Tax Shift: How to Help the Economy, Improve the Environment, and Get the Tax Man off Our Backs takes on one of the most confusing, yet fundamental, facts of life: paying taxes. This book describes the tangled maze that is our tax system, explains how we got it, and offers a novel way to fix it. Instead of taxing things we want-our paychecks and our businesses-we could tax things we don't want-like pollution and traffic congestion. Tax Shift explains how we can turn our tax system right side up and create a system we can all live with. Before you file your next tax form, read Tax Shift and find out what taxes can do for you.



Excerpts:


In general, economics tells us that when you tax something, you get less of it. Our problem is that we tax things we want more of, such as paychecks and enterprise, instead of things we want less of, such as toxic waste and resource depletion. Naturally, we get less money and more messes. Tax Shift is about doing the opposite--removing taxes from "goods" and putting them on "bads." This book is not about raising or lowering taxes overall. Whether you think government is too big, too small, or just right, tax shifting is a revolt that makes sense: it gets taxes off our backs and onto our side...

Dear Reader, merely reading the words tax and policy in the same sentence can cause a person's eyes to glaze. We've tried to keep things interesting, but if your eyes do glaze, just remember what's at stake: the environment, the economy, and--if you're part of an average northwestern household--almost $20,000 in all forms of taxes each year...Read on. A tax shift may save you a bundle...

In economic terms, a tax shift would take taxes off labor and capital and put them on the third factor of production--resources, the gifts of nature. Labor refers to people working. Capital means physical objects created by people, such as buildings, tools, and machinery.

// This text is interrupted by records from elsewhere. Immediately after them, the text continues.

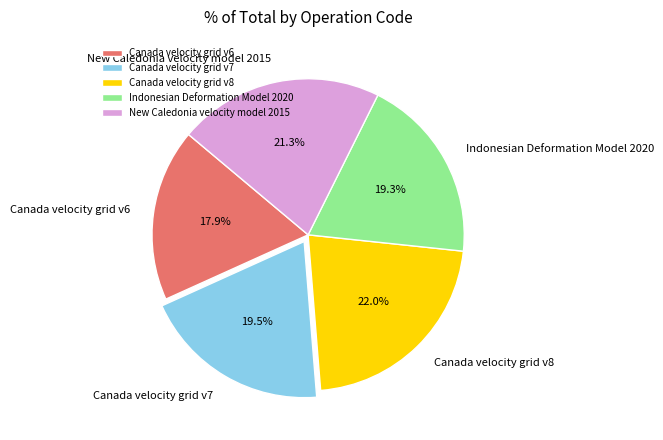

To the nearest percent, what is the average slice percentage?

20%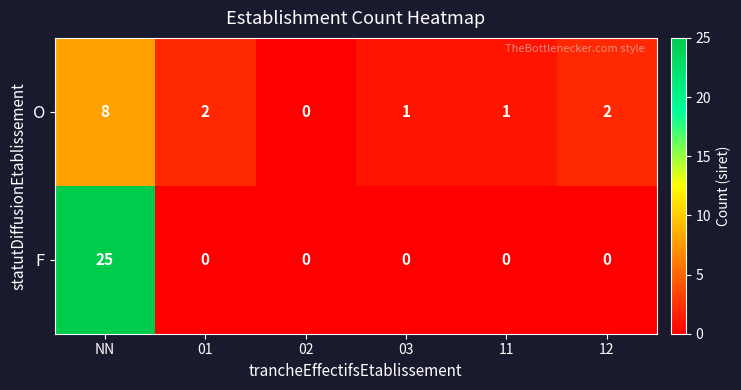

Which series has the largest range (max minus min)?

F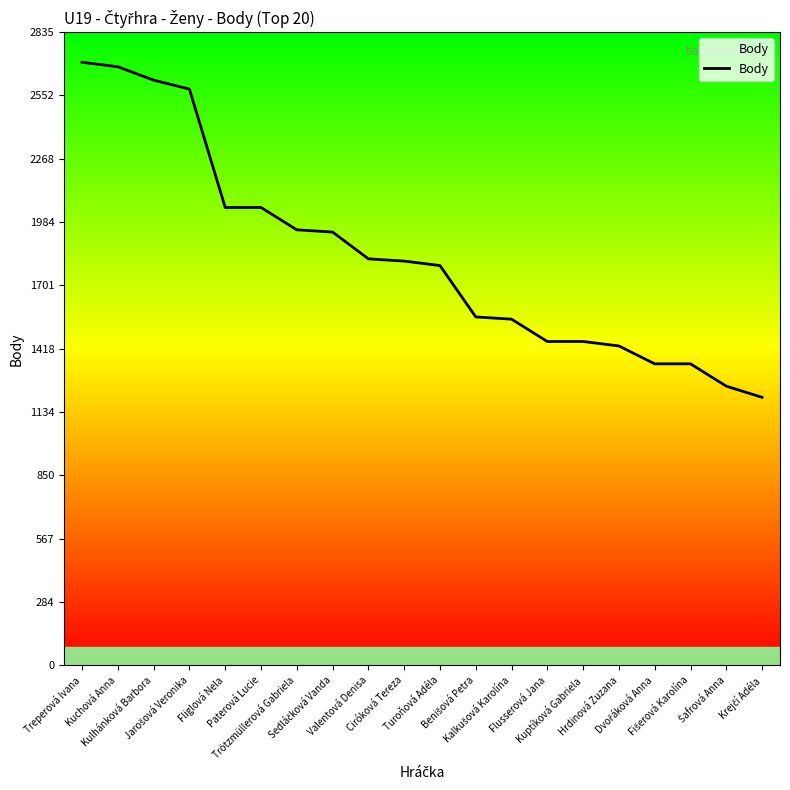

What is the difference between the maximum and minimum values?

1500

The gifts of nature are resources not made by people, such as air, forests, fossil fuels, land, metals, water, a stable climate, and rivers and other habitats. Taxing labor and capital tells businesses and households to scrimp on workers and tools--in other words, to practice underemployment and underinvestment. Taxing the gifts of nature (or, more precisely, taxing actions that degrade the gifts of nature) tells people to conserve these gifts...

Death and Taxes. Air and water pollution and other environmental contaminants killed at least 3,400 people, possibly three times as many, in the Pacific Northwest in 1996. Motor vehicles--the worst air polluters--killed another 1,991 in crashes. (Some 253 of them were pedestrians.) Smoking killed about 21,400. Some 5,800 people died from alcohol consumption.

These figures are based on statistics. We cannot pick out all the victims' names from the list of the 106,923 people--2,248 of them children--who died in the Northwest in 1996. But the best available evidence suggests that 31,800 did die of these less-than-natural causes and that for every person who died, many more were maimed, handicapped, or sickened...

A tax shift that discouraged polluting, driving, smoking, and drinking would have saved some of these lives. So in a way, the existing tax system--by failing to penalize dangerous acts--is implicated in these deaths. Tax policy's sin is one of omission, not commission, but the victims are just as dead. This unexpected collusion of the tax man and the grim reaper adds a sinister new twist to Benjamin Franklin's old observation, "Nothing in this world is certain but death and taxes.



Reviews:


Northwest Environment Watch, one of the most creative think tanks around, has a new publication by Alan Durning and Yoram Bauman, called Tax Shift. Their ideas would improve the environment and the quality of your life. And it seems so obvious: Tax the things we want to discourage instead of the things we want to encourage. Tax things that degrade the environment, such as pollution, and reduce taxes on things like our income...People in the simplicity movement are working to change their own lives, but we must go the next step and work to change policies as well. The first step is to be an informed citizen, so read Durning and Bauman's book.